Founded by Rob Fishman and Darren Lachtman, Niche helps advertisers work with influencers on Vine and other platforms. (Random connection: Lachtman is the cousin of TechCrunch writer Josh Constine.) It pitches itself as a place where marketers can find “all the world’s creators, in one place.”

I first wrote about the company in 2013, after the company a small seed round from investors including David Tisch (Box Group), Michael Kassan (MediaLink), Chris Altchek (PolicyMic), Bryan Goldberg (Bleacher Report/Bustle), and John Alderman. It subsequently raised a $2.5 million Series A led by SoftTech.

I also interviewed Fishman and Lachtman, as well as Vine star Robby Ayala (who manages Niche’s strategic partnerships), on-stage at AOL over the summer, where Fishman explained that the company is “not a talent agency,” but rather a technology provider that connects with creators “on a campaign-by-campaign basis.”

Niche offers free analytics to social media creators so they can see what is and isn’t working, while allowing brands to browse leaderboards and collaborate with top creators on marketing campaigns.

Twitter says it will be sharing more details about the integration between the companies soon, and in the meantime, it notes:

Niche has been a key partner to both Twitter and Vine over the last year. The company has helped fuel the creator economy by developing leading technology, consisting of free, cross-platform analytics, as well as connecting the creative community directly with the world’s biggest brands.

Niche says it now works with more than 6,000 creators.

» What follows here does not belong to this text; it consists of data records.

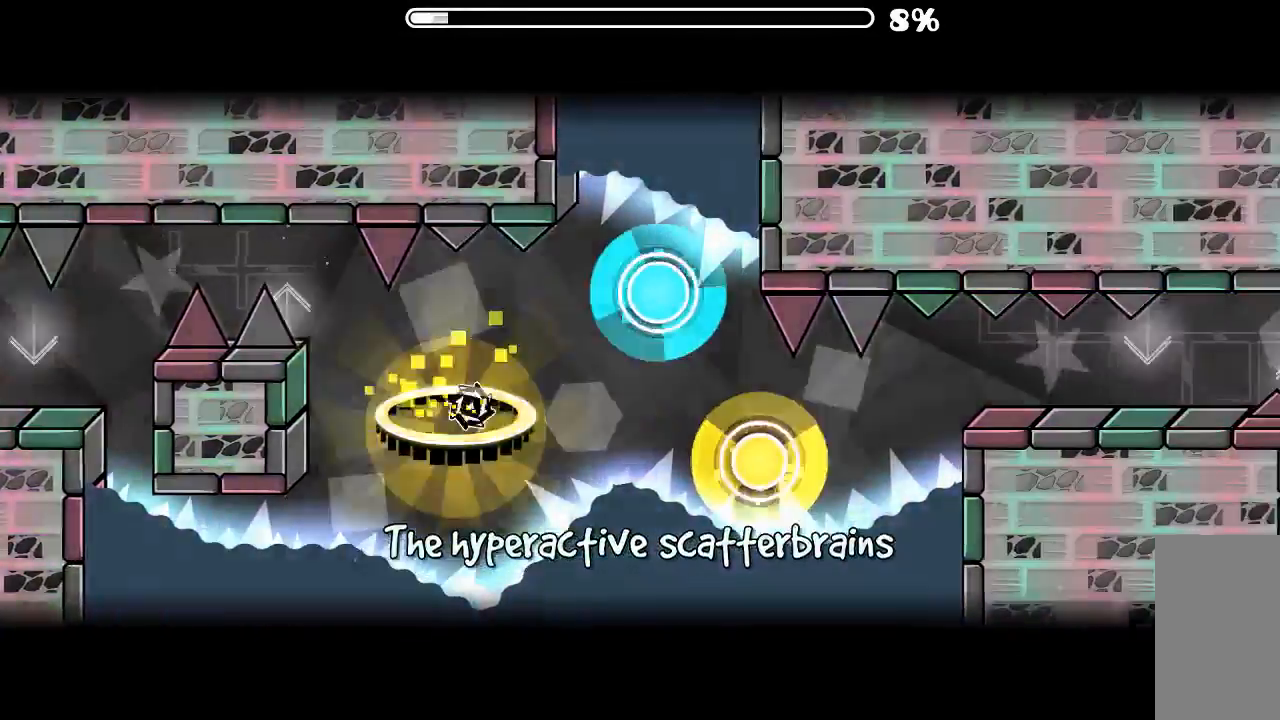
{"keys": [], "mouse": [], "events": [[233, "mouse_left", "down"], [300, "mouse_left", "up"], [433, "mouse_left", "down"], [500, "mouse_left", "up"]]}
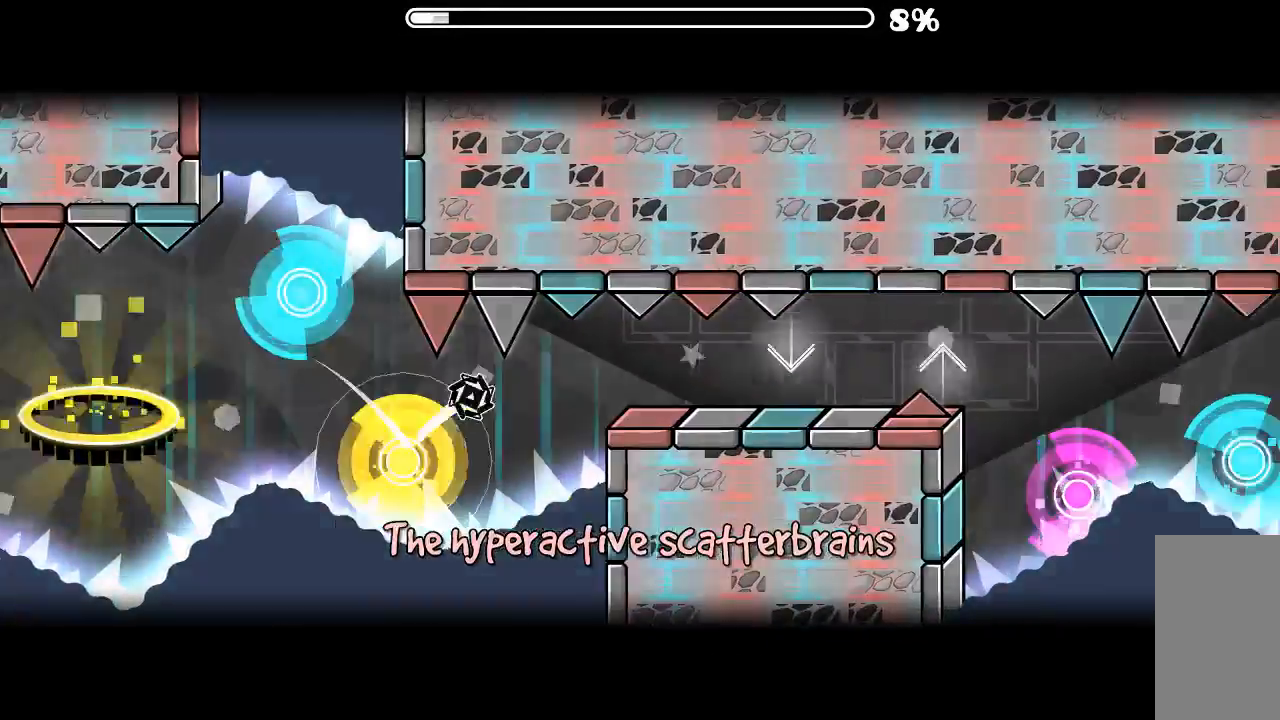
{"keys": [], "mouse": [], "events": [[400, "mouse_left", "down"], [466, "mouse_left", "up"]]}
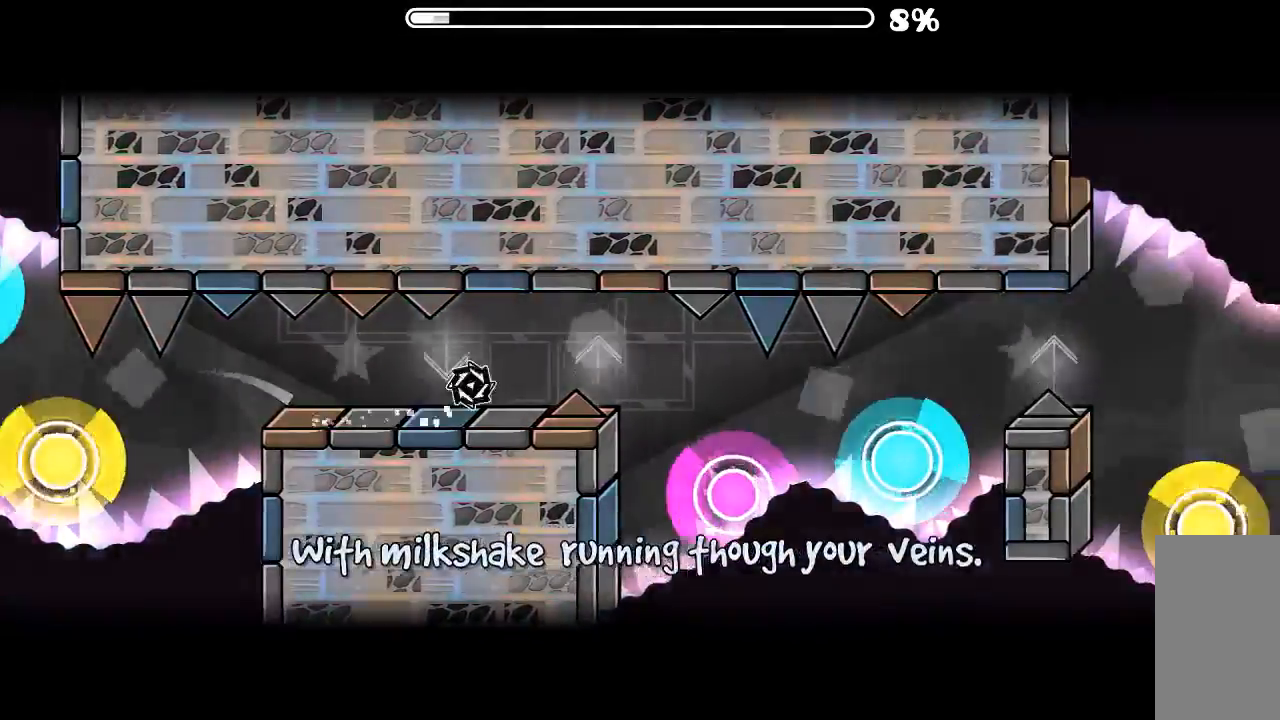
{"keys": [], "mouse": [], "events": [[133, "mouse_left", "down"], [166, "mouse_left", "up"], [300, "mouse_left", "down"], [433, "mouse_left", "up"]]}
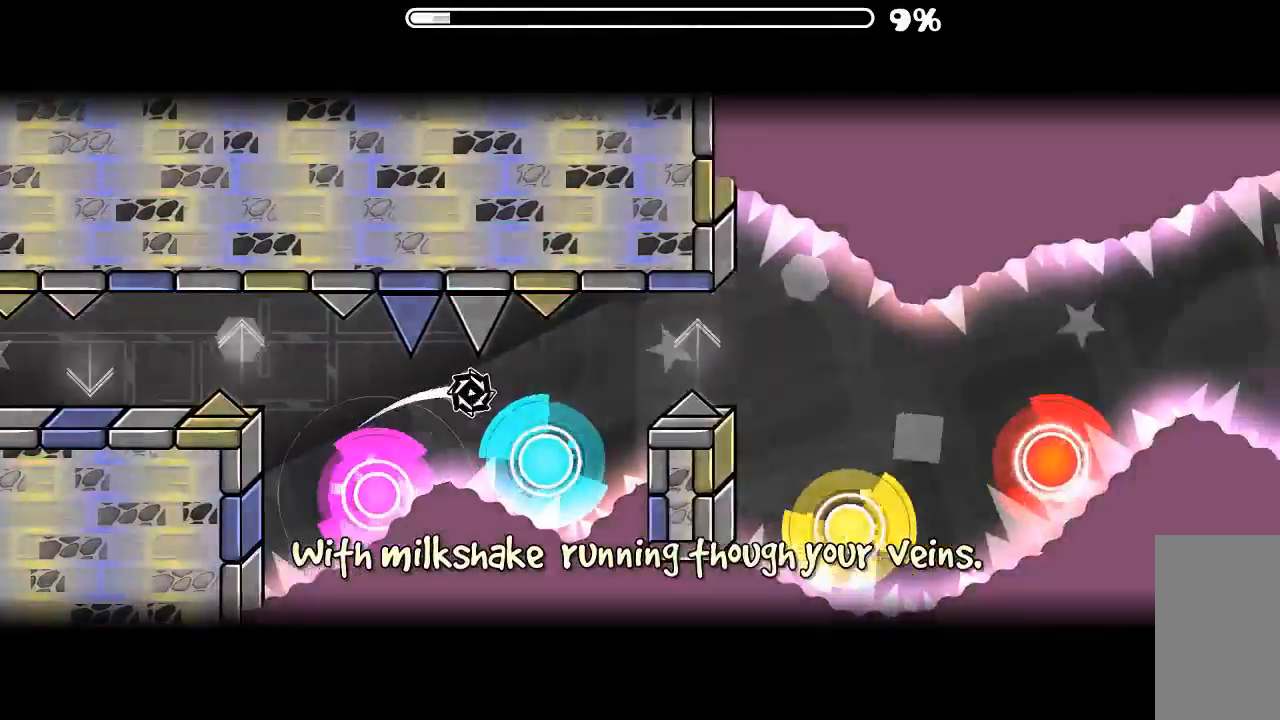
{"keys": [], "mouse": ["left"], "events": [[100, "mouse_left", "down"], [166, "mouse_left", "up"], [233, "mouse_left", "down"], [366, "mouse_left", "up"], [433, "mouse_left", "down"]]}
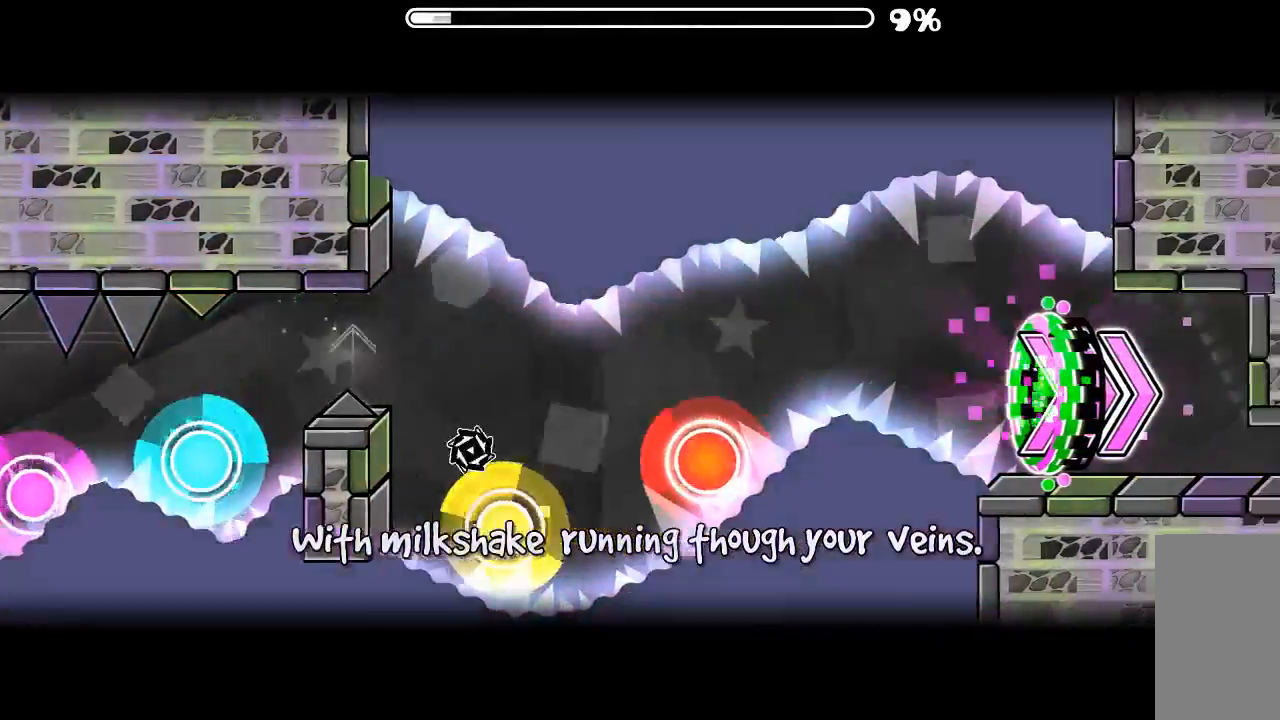
{"keys": [], "mouse": [], "events": [[66, "mouse_left", "up"], [200, "mouse_left", "down"], [300, "mouse_left", "up"]]}
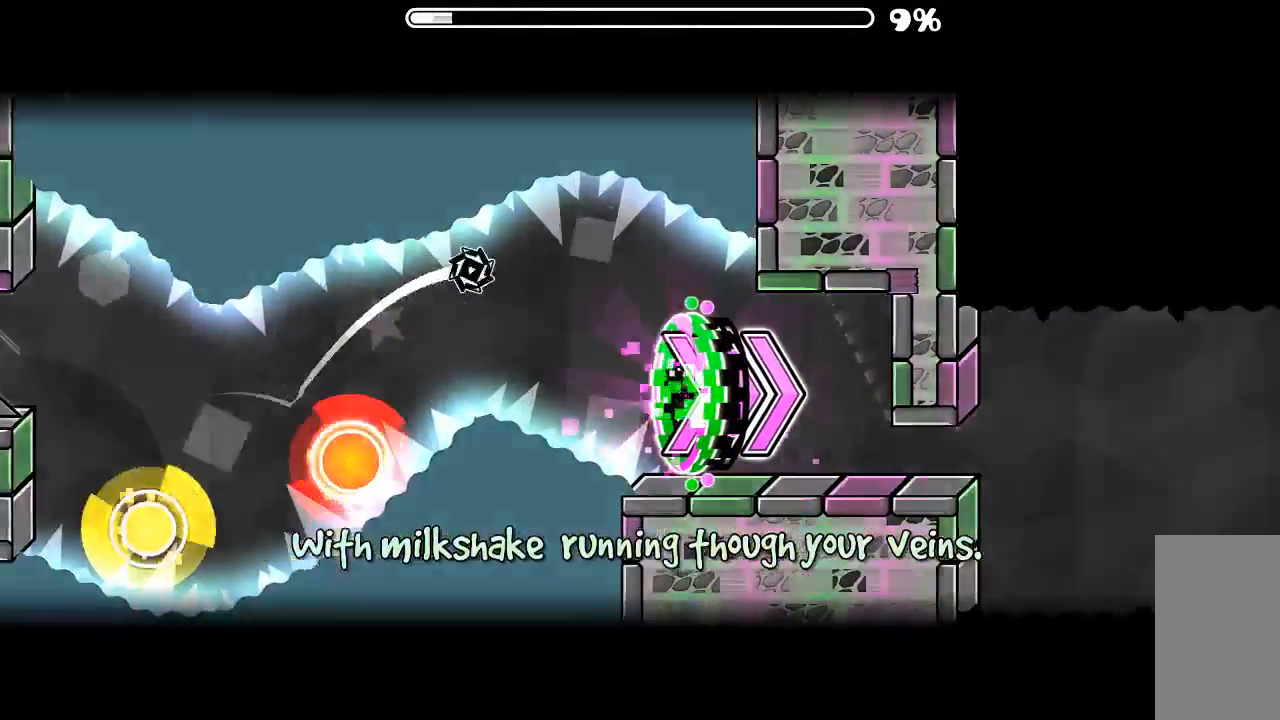
{"keys": [], "mouse": [], "events": []}
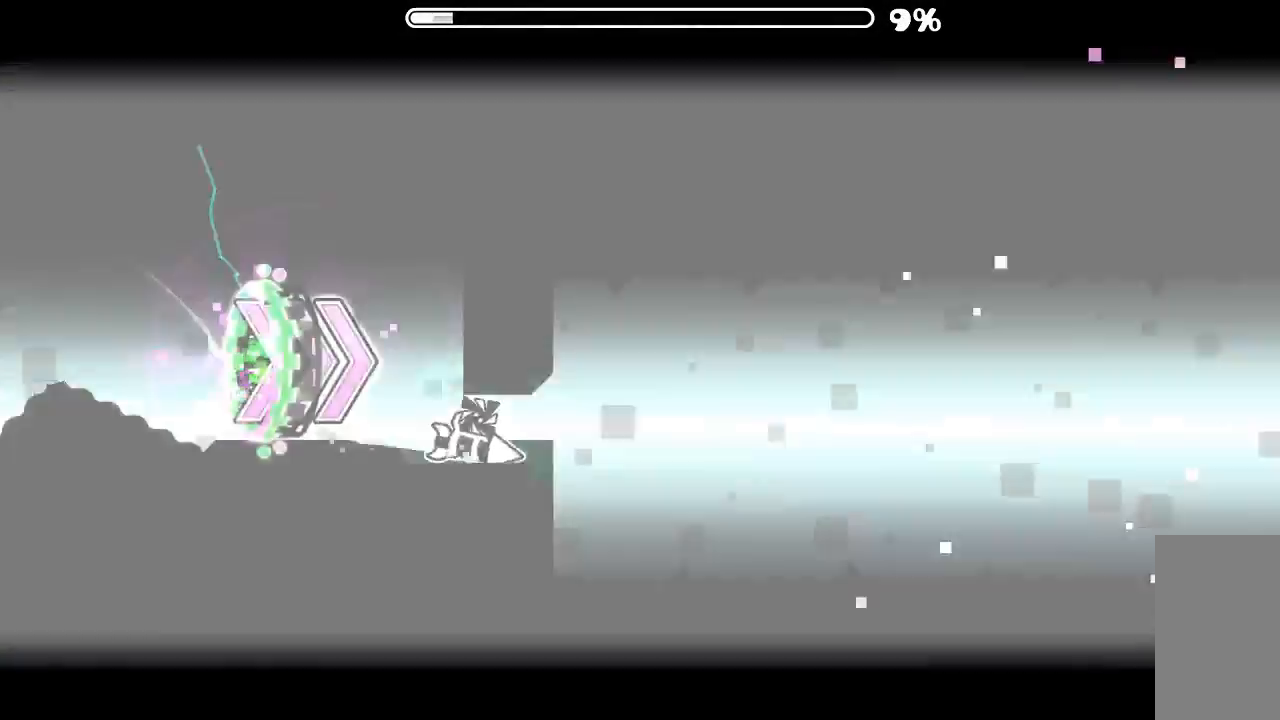
{"keys": [], "mouse": ["left"], "events": [[100, "mouse_left", "down"], [266, "mouse_left", "up"], [466, "mouse_left", "down"]]}
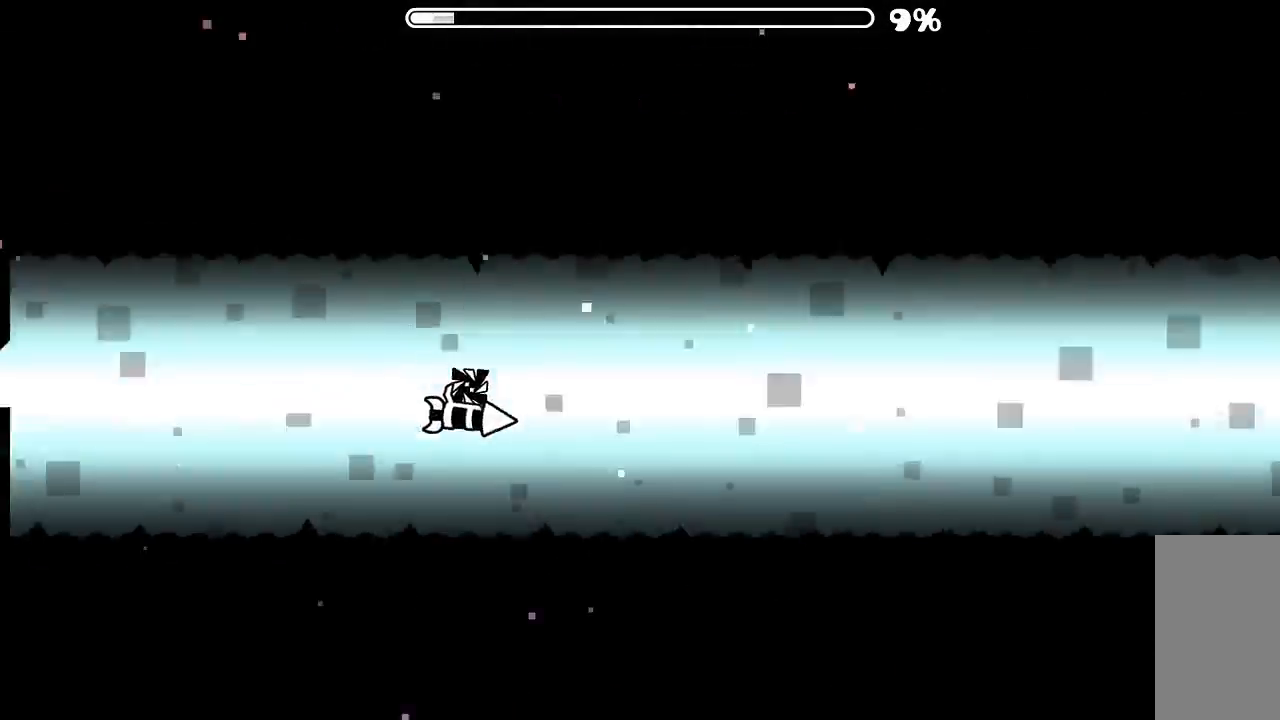
{"keys": [], "mouse": [], "events": [[133, "mouse_left", "up"], [266, "mouse_left", "down"], [366, "mouse_left", "up"]]}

Post-acquisition acquisition, it plans to “continue our commitment to creators: more tools, more platforms, and even more opportunities to team up with the best advertisers in the world.”

The financial terms were not disclosed, but Recode is reporting that the price was “at least $30 million.”

Update: We’ve heard from a source with knowledge of the financials that with the retention package, the price could reach $50 million.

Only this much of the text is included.